Macan jejadian biasanya memangsa
manusia-manusia yang bermalam atau kemalaman di hutan. Mereka menyamar sebagai
manusia, biasanya digambarkan menyamar sebagai tuan guru (orang alim) sehingga
membuat korban atau sasarannya terlena, tidak menyangka bahwa orang yang
menemui mereka adalah jelmaan macan jejadian. Macan jejadian ini biasanya duduk
di dekat teras atau ruangan yang lantainya memiliki celah. Konon di antara
celah itulah mereka menyelipkan ekornya menjuntai ke bawah (rumah atau gubuk
masyarakat Banjar berbentuk panggung atau bertiang tinggi) karena tidak dapat
dihilangkan ketika melakukan penyamaran.
Ketika mangsanya lengah, saat itulah macan
jejadian menerkamnya. Bagian tubuh manusia yang mereka sukai adalah jantung,
mata dan kemaluan. Namun dalam beberapa cerita, ada juga macan jejadian yang
memangsa habis korbannya. Dalam versi lain, macan jejadian yang menyamar, ada
juga yang memberikan wajik kepada korbannya. Konon apabila wajik tersentuh
tangan korbannya, apalagi sampai termakan, maka ketika dipanggil, maka bagian
tubuh yang tersentuh wajik akan bersuara menjawab seruan macan jejadian itu.

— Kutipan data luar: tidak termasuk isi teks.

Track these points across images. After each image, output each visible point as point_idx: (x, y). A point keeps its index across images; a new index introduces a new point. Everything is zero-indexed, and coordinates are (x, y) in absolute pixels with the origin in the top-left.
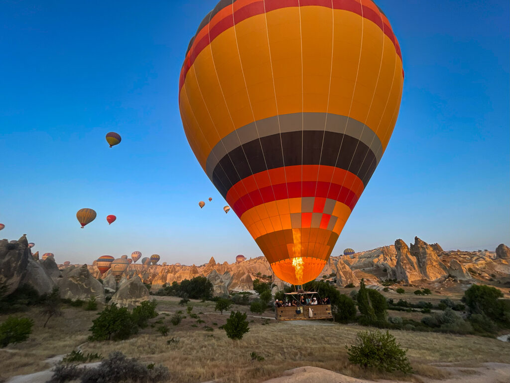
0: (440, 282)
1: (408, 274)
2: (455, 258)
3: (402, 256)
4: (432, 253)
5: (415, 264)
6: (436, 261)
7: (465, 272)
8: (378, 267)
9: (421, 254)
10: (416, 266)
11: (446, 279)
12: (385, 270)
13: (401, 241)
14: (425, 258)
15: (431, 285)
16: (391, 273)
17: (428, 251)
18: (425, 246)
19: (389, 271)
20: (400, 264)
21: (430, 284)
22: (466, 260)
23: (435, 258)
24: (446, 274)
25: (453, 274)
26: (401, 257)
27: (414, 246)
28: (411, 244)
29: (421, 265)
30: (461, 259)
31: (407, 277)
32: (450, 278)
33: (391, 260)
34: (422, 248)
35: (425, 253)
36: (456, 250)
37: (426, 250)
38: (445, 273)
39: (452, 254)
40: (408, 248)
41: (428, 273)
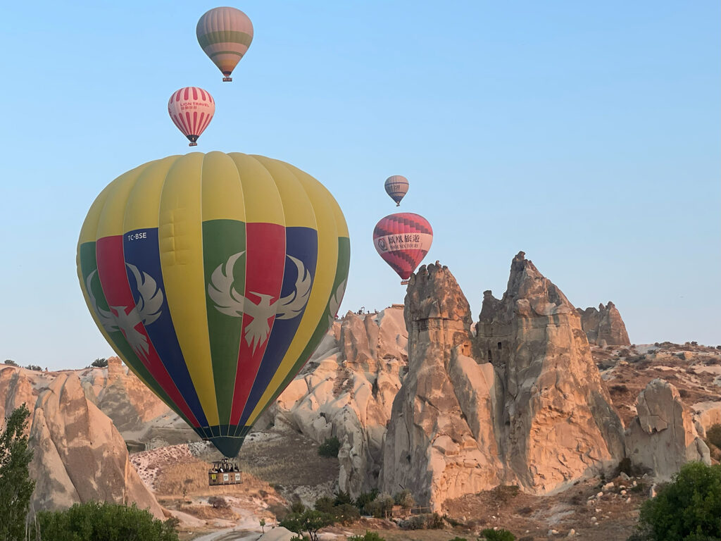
0: (576, 499)
1: (437, 463)
2: (670, 378)
3: (431, 360)
4: (576, 345)
5: (481, 403)
6: (583, 391)
7: (689, 441)
8: (296, 427)
9: (524, 354)
10: (483, 415)
11: (604, 481)
12: (331, 448)
13: (440, 276)
14: (534, 371)
15: (533, 518)
16: (358, 462)
17: (559, 336)
18: (549, 307)
19: (352, 451)
20: (411, 409)
21: (527, 511)
22: (713, 388)
23: (578, 370)
24: (609, 459)
25: (640, 457)
26: (425, 369)
27: (502, 305)
28: (488, 294)
29: (511, 412)
30: (692, 383)
31: (429, 476)
32: (623, 476)
33: (375, 388)
34: (536, 315)
35: (541, 347)
36: (682, 343)
37: (552, 327)
38: (605, 451)
39: (660, 355)
40: (467, 319)
41: (533, 453)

Kalau sudah begini, ke mana pun mangsanya akan bersembunyi, pasti akan
ketahuan.
Untuk itulah, masyarakat Banjar biasanya sudah
dibekali cara untuk mengenali macan jejadian ketika masuk ke dalam hutan, yaitu
apabila bertemu orang di dalam hutan, amati dengan cermat bagian bawah
hidungnya. Apabila alur di bawah hidung tidak ada, sebaiknya cepat-cepat
menjauh dari orang itu, sebab sudah pasti itulah makhluk halus yang menyamar.
Selain itu, ada mantera khusus yang diajarkan untuk menghadapi macan jejadian. Bunyinya
sebagai berikut: “Bismillahirahmanirahim.
Sangatak, Sangitik, Sangiang Maharajapati asal katurunan diikam macan lakanat
ai.” Konon apabila macan jejadian mendengar mantera ini, mereka akan lari
pontang panting, bahkan kalau ada yang terlambat lari, dalam radius kurang dari
beberapa meter, tubuhnya akan terbakar menjadi abu.